Ich wache auf. Es ist Sonntag. Sie lächelt mich an. Aber mein erster Gedanke ist: "Ach du scheisse. War das eine Scheisse gestern." Ich habe gefühlt, das die letzten zwei Stunden, in denen wir uns gestritten haben, den ganzen (bis dahin) schönen Tag versaut haben. Das merkt sie irgenwie unbewusst. Diese Frau kann sehen was ich denke. Erstaunlich. Aber nicht vorteilhaft für mich. Ich versuche mich daraus zu stehlen und sage, das ich noch müde bin. Sie beschliesst, dass einer von uns beiden zuerst ins Bad geht. Es passiert irgendwie nichts. Ich habe keine Lust weiter neben ihr zu liegen, weil Sie so erwartungsvoll da liegt. Das ist ja eigentlich schön, ich fühle mich aber irgendwie von ihr bedrängt (obwohl sie mir gar nichts tut). Ich will weg.
Wieso will ich immer weg? Ich gehe nun doch als erster ins Bad, gehe Duschen, lasse mir extra viel Zeit dabei. Gehe wieder ins Schlafzimmer, stehe vorm Schrank und ziehe mich an, dabei stehe ich mit dem Rücken zu ihr und frage, ob Sie nicht auch langsam mal aufstehen möchte.

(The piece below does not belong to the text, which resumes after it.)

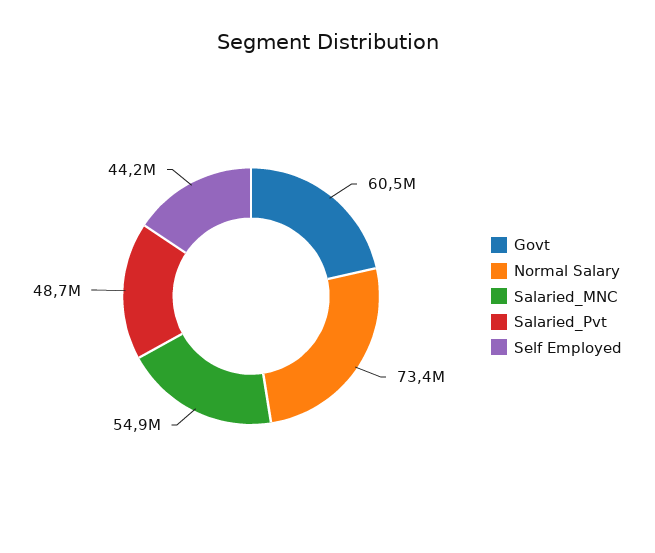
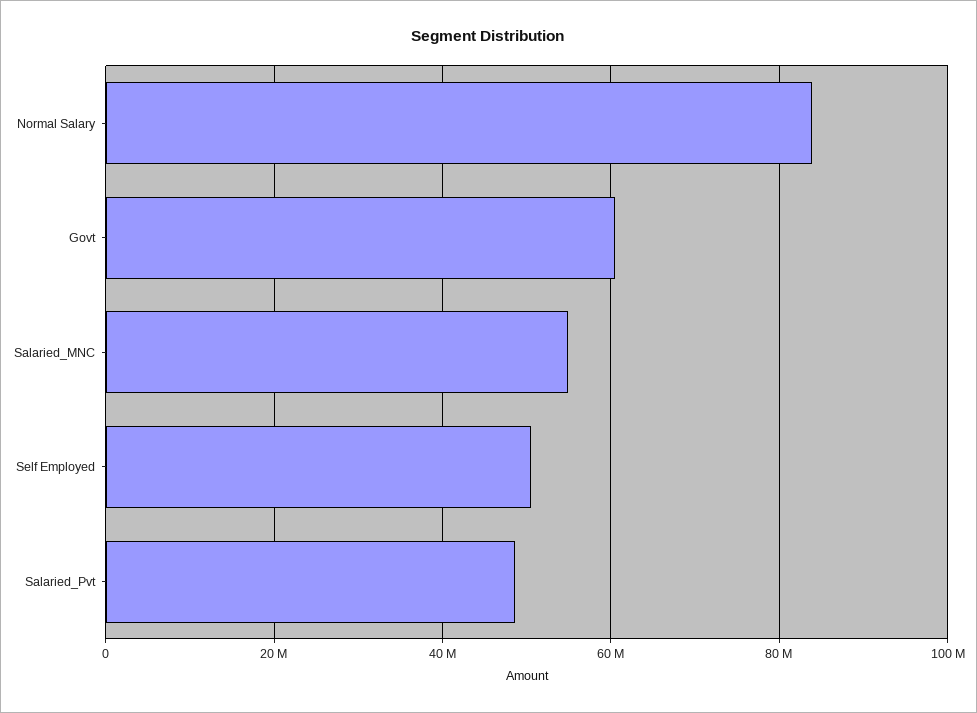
Normal Salary: 73400000 -> 84000000
Self Employed: 44200000 -> 50000000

Ich habe tierischen Kohldampf, aber keine Lust mit ihr zu frühstücken. Paradox. Sonst mach ich das immer gerne. Sie kann kaum antworten, da beschliesse ich, sofort zu essen. Als sie mich gehen sieht, sagt sie trotzig "hab keinen Hunger!".
Ich frühstücke in Ruhe, lasse mir richtig Zeit. Koche mir Kaffee. Sitze auf der Couch und frühstücke (ich sitze ungern alleine am Esstisch). Wie ein Geist geht sie an mir vorbei ins Bad, wäscht sich, putzt sich die Zähne, ich denke Sie steht auf, aber nein, Sie haut wieder ab ins Bett. Und bleibt da. Ich fang an Zeitungen zu lesen (die seit einer Woche unangetastet auf dem Esstisch liegen), frühstücke in aller (nicht Seelen-)Ruhe zuende. Die Situation kotzt mich an. Es schmeckt nichts. Die Brote sind zum kotzen, der Kaffee is noch viel beschissener.
Ich denke, dass ich mal vor die Tür muss, hab' keinen Bock die ganze Zeit rumzuhängen, ist ja schliesslich schönes Wetter. Ich geh hoch, frage Sie provokant, ob sie mitkommen will - sie will nicht.
Welch Wunder. Sie hat es wohl auch noch nicht verdaut, die Scheisse von gestern. Ich denke zum ersten Mal "Sitzt da vielleicht was tiefer zwischen uns, als wir beide glauben?" Die Situation ist mit Worten schlecht zu beschreiben, aber ich glaube wir fühlen beide, was los ist. Ich habe das Gefühl ich muss wieder weg von ihr, weil ich es nicht aushalte bei ihr. Es geht nicht darum das Sie in dem gleichen Raum ist, denn das ist sie ja nicht, sondern allein ihre gedachte Anwesenheit in meiner unmittelbaren Nähe lässt mich unruhig werden. Ich stehe immer noch vor dem Bett in dem Sie liegt (sie glotzt in die Flimmerkiste, reine Ablenkung, Sie relaisiert nicht was da drin los ist - im TV, weil sie mit sich selbst in Gedanken ist.)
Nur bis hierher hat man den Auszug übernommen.